Me: Mum, did we grow up with a spiritual belief?
Me: What do you think it means?
Mum: It means where you see spirits and that sort of thing. Just put no.
Tell us about the latest film / exhibition / book / public figure / article to have inspired you?
Marina Abramovic’s book. Reading it made me feel really alive. She’s brave but not without fear, shows us that the process is as important as the work. And it’s about the cost of art on the artist. And how it’s always worth it. (not what she says but it’s what I took from it).
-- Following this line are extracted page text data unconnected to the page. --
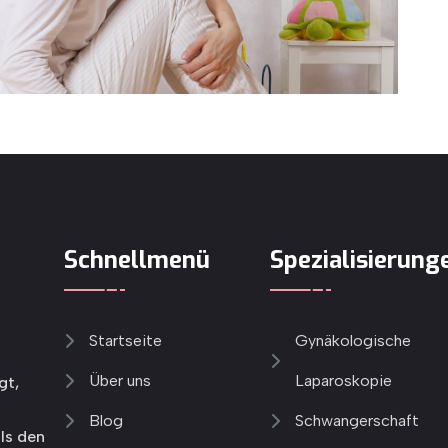
Schnellmenü
Spezialisierung
Startseite
Gynäkologische
Über uns
Laparoskopie
gt,
Blog
Schwangerschaft
ls den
What frustrates you about what you do?
That British cinema isn’t celebrated and supported in Britain in the way it is say in France. And the tickets to see our films cost way too much.
How do you overcome this?
Keep making films. (make art)
What does the ‘male gaze’ and ‘female gaze’ mean to you?
The male gaze (to/for me) means that a woman is looked at and photographed in a sexual way or how men want us to look. The female gaze for me is a woman photographed in a way that we see ourselves. I hope we have a female gaze on Pin Cushion. The problem is that we’ve seen the male gaze for so long now that it’s become how we feel we need to be seen (and we’re not even aware of it or that we’re doing it).
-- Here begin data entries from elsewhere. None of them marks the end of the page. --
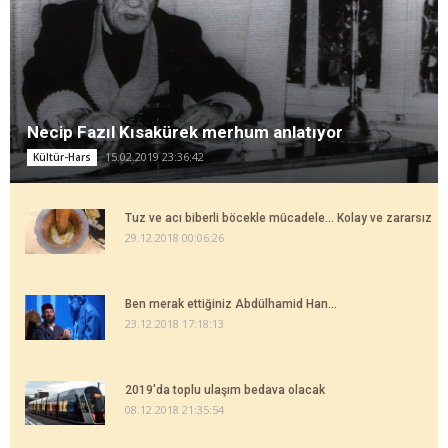
Necip Fazıl Kısakürek merhum anlatıyor
15.02.2019 23:36:42
Kültür-Hars
Tuz ve acı biberli böcekle mücadele... Kolay ve zararsız
29.12.2018 00:06:26
Ben merak ettiğiniz Abdülhamid Han...
23.12.2018 17:18:13
2019'da toplu ulaşım bedava olacak
08.12.2018 21:35:54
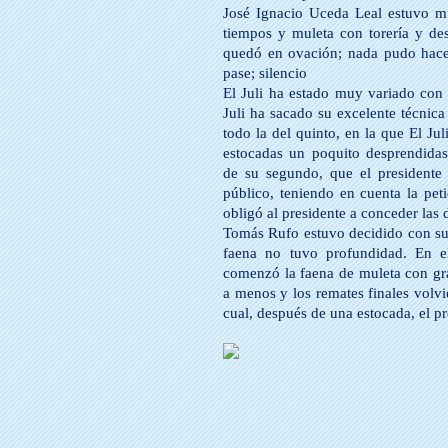
José Ignacio Uceda Leal estuvo m
tiempos y muleta con torería y des
quedó en ovación; nada pudo hace
pase; silencio
El Juli ha estado muy variado con 
Juli ha sacado su excelente técnica
todo la del quinto, en la que El Ju
estocadas un poquito desprendidas.
de su segundo, que el presidente 
público, teniendo en cuenta la pet
obligó al presidente a conceder las 
Tomás Rufo estuvo decidido con su 
faena no tuvo profundidad. En e
comenzó la faena de muleta con gra
a menos y los remates finales volvi
cual, después de una estocada, el pr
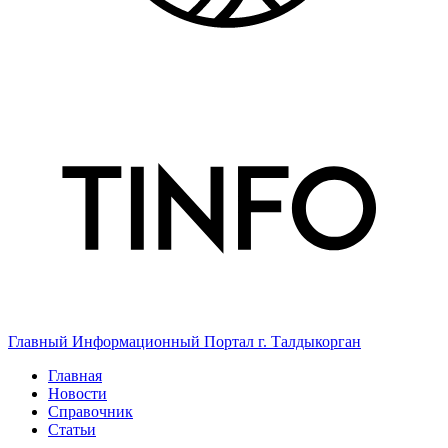
Главный Информационный Портал г. Талдыкорган
Главная
Новости
Справочник
Статьи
Are you hopeful about equality in film, and wider society? Please tell us why.
Yes I am. Although I think there’s a lot of work to do. And for a long time. We all have to unpick our mass unconscious bias, which is hard. But just learning that we have it and I’ve been part of the problem (shudder) and I didn’t even know until I started thinking about all this has been a revelation to me. Once we can see ourselves more clearly we can hopefully start to change our inherited patriarchal thought patterns and behaviour.